* [Task goal] Search the listing for the word "down" and say how many lines have it, nothing besides.

* [Recorded data]
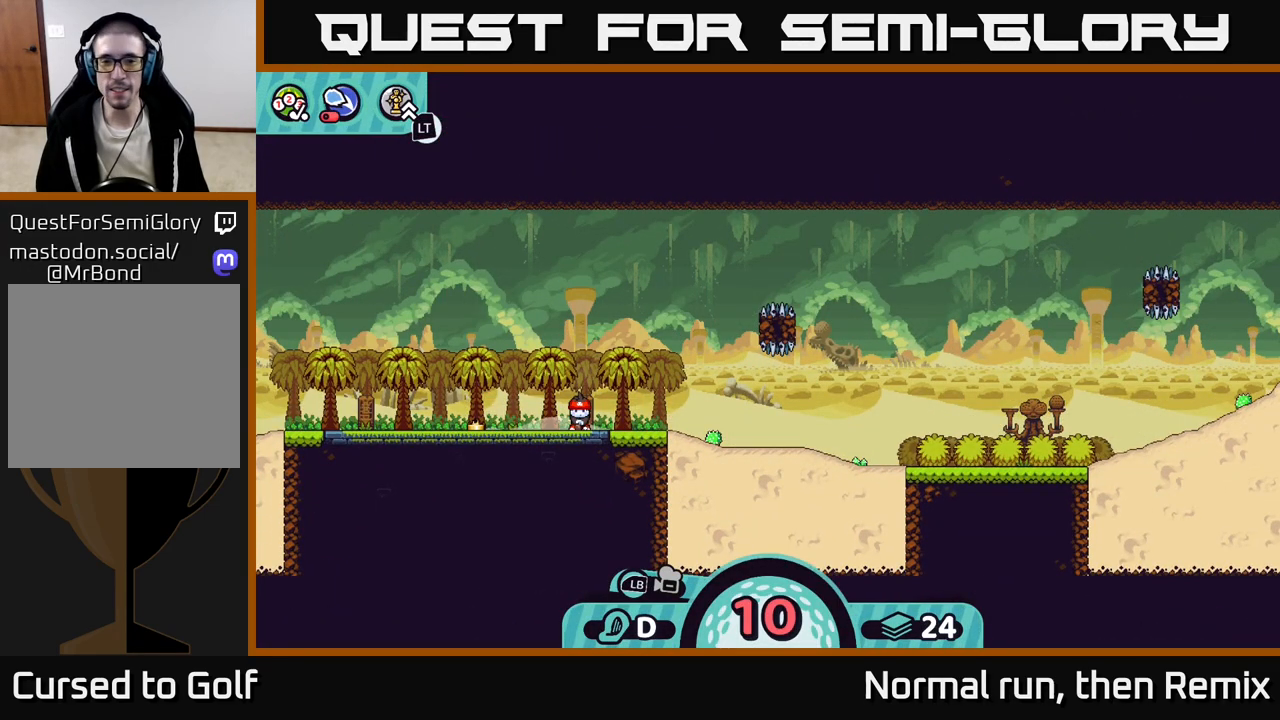
{"buttons": [], "left_stick": "center", "right_stick": "center", "events": [[333, "A", "down"], [417, "A", "up"]]}
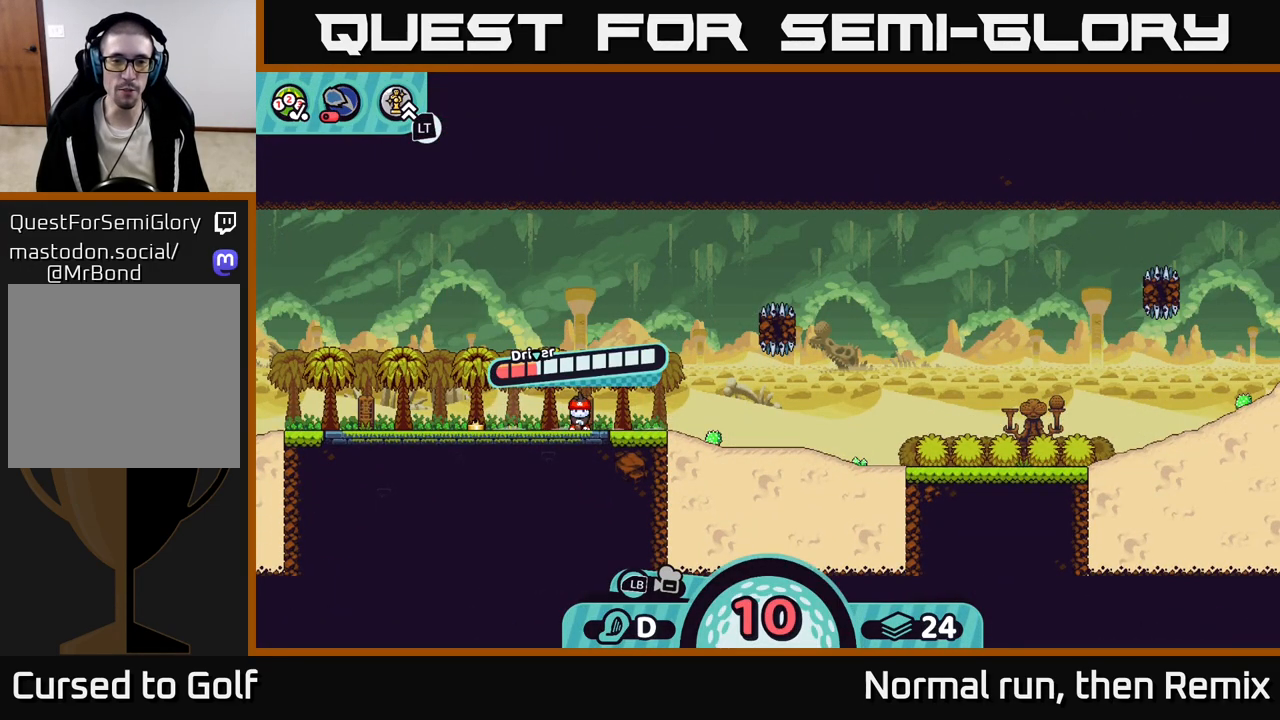
{"buttons": [], "left_stick": "center", "right_stick": "center", "events": []}
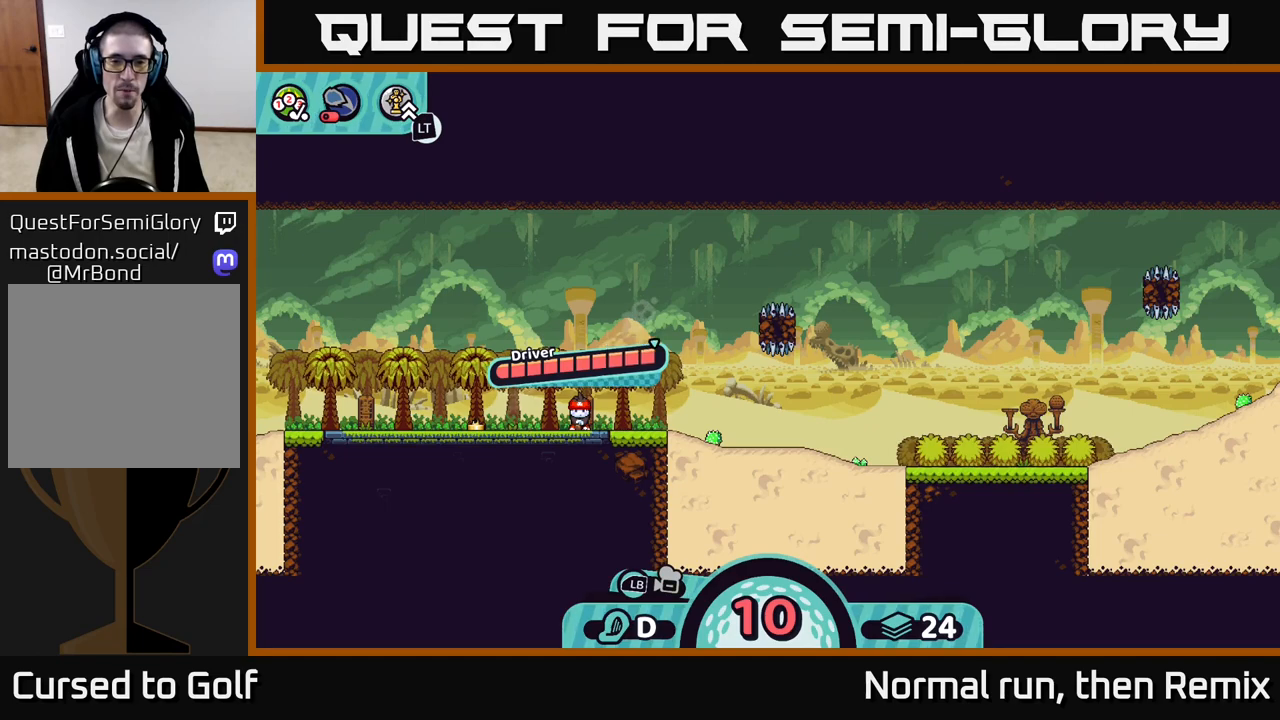
{"buttons": [], "left_stick": "center", "right_stick": "center", "events": [[17, "A", "down"], [300, "A", "up"]]}
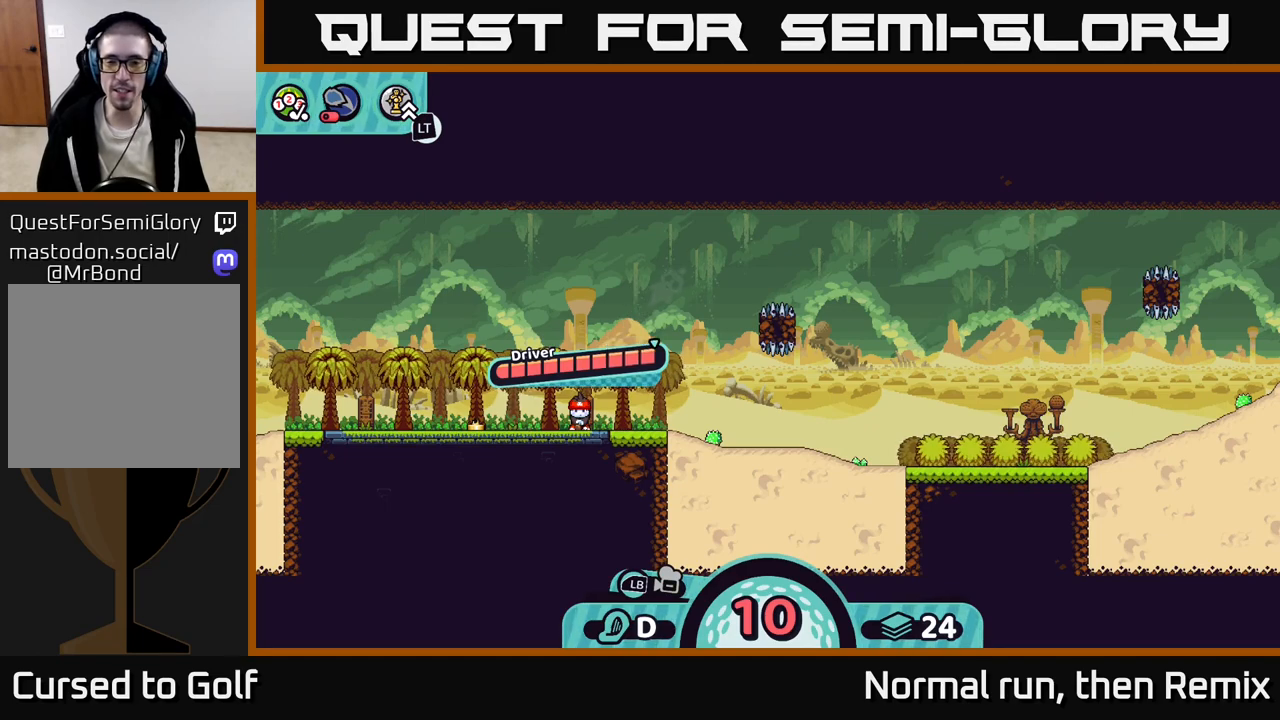
{"buttons": [], "left_stick": "center", "right_stick": "center", "events": [[50, "right_stick", "right"], [317, "right_stick", "up-right"], [450, "right_stick", "center"]]}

* [Reply to the exercise] 2